For decades, though, my shame around the incident made this impossible.


The Dalai Lama reminds us that forgiveness requires a separation between the actor and the act. When the two are identified with one another, forgiveness will not result. (I’m including here a sweet video featuring several world spiritual leaders speaking on the topic)



This is true when we are forgiving another person; we must focus on the incident and the way it hurt us, because forgiveness is impossible if we identify the other person entirely with a single act.


The same is true for self-forgiveness, and this is where shame can absolutely halt the process.


Brene Brown and others have worked extensively in the areas of shame and guilt. Brown notes that we are expressing guilt when we say, “I did a bad thing,” while we are communicating shame when we instead say, “I am a bad person.”


In the latter situation, there is identification between person and action, and forgiveness is thus impossible.


My second-grade self absolutely identified herself as bad, NOT because she had done anything bad (in fact, at the time I wasn’t even sure what I had done), but because that was her go-to response when she was reprimanded at all. Indeed, to my mind, being called to the principal’s office meant that I was a bad person, regardless of what I had or had not done.


In a world where I did not have such habitual shame-responses; in a world where shame had not been instilled in me from a very young age; in a world where shame was not, as Brene Brown notes, “still the number one classroom-management tool,” perhaps I would have had the capacity to view the events that had happened and to learn some important things about myself. Maybe I would have realized at that early stage that I was challenged in areas related to speaking my truth and standing my ground. Conceivably I may have begun working to strengthen myself in those places. Who knows?


I do know that, without shame, I would have been much more likely to have asked my classmate for his forgiveness for my small part in the scheme to get him in trouble, and I would have been much more likely to have forgiven myself.


And that makes me wonder just how often that feeling of shame washing over me also washes away my possibilities for self-forgiveness.


William Blake writes, “It is easier to forgive an enemy than to forgive a friend.”


I wonder, then, if forgiving ourselves isn’t even more difficult than that, and if shame doesn’t play a major role in creating that difficulty.


Today, I would tell that second grade boy: I’m sorry for allowing my bracelet to be used in a plot against you.

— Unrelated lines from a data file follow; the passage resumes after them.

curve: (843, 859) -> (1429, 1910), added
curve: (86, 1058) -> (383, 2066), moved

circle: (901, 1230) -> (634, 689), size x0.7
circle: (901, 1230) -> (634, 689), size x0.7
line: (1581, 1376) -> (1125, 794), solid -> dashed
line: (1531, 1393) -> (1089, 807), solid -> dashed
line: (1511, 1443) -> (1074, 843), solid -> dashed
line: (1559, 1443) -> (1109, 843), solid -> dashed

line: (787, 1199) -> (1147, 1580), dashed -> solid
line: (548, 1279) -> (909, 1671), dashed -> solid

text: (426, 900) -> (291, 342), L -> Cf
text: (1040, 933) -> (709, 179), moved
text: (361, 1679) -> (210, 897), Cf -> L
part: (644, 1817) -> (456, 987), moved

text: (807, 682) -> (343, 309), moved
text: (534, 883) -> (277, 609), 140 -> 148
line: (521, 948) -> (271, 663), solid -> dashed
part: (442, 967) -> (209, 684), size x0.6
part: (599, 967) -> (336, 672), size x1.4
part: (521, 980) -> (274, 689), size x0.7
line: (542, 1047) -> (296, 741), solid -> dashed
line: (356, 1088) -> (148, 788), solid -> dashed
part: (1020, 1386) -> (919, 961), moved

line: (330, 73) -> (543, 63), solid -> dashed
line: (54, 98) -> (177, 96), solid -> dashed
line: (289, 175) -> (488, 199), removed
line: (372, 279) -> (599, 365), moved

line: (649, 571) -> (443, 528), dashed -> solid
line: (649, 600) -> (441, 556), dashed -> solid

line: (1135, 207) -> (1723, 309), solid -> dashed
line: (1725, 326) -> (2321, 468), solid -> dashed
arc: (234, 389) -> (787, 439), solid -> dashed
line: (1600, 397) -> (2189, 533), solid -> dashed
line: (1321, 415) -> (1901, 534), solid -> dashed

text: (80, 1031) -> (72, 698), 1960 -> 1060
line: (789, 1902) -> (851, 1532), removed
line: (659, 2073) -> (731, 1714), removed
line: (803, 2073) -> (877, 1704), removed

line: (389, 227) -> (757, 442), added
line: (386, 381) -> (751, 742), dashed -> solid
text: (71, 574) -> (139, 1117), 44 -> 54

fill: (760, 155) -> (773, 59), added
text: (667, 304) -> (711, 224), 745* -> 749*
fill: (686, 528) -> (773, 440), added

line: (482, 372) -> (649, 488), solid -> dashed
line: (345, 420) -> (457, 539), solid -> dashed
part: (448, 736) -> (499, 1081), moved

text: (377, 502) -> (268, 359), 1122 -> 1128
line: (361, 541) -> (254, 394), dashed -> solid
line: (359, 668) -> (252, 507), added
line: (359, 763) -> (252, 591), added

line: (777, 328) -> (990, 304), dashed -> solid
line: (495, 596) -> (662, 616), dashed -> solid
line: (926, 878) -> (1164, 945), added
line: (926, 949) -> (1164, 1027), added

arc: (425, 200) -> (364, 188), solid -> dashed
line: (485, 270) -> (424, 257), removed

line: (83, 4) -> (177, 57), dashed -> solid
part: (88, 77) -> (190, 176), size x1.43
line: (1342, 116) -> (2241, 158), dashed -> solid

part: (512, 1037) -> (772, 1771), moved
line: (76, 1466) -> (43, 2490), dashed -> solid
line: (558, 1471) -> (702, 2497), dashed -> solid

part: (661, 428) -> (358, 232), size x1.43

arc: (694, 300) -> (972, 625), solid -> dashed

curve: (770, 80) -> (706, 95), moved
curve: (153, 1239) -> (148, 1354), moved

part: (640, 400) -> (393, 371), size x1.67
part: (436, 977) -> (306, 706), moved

And I would tell that second grade girl: I will not mindlessly say “yes” to you again and I will ask you questions when I do not feel good about something you are saying or doing.


And I would say to my second-grade self: I forgive you for allowing yourself, and your bracelet, to be used in ways that go against your integrity.


I would take her sweet little face into my hands, look into her big eyes, and say, “This growing up is a tough business. You’re going to make mistakes, you’re going to learn how to apologize and make amends and atone and forgive. And all of that is sometimes really hard. But there is no shame in any of that. In fact, these are some of the most beautiful, most spiritual, experiences you will ever have.”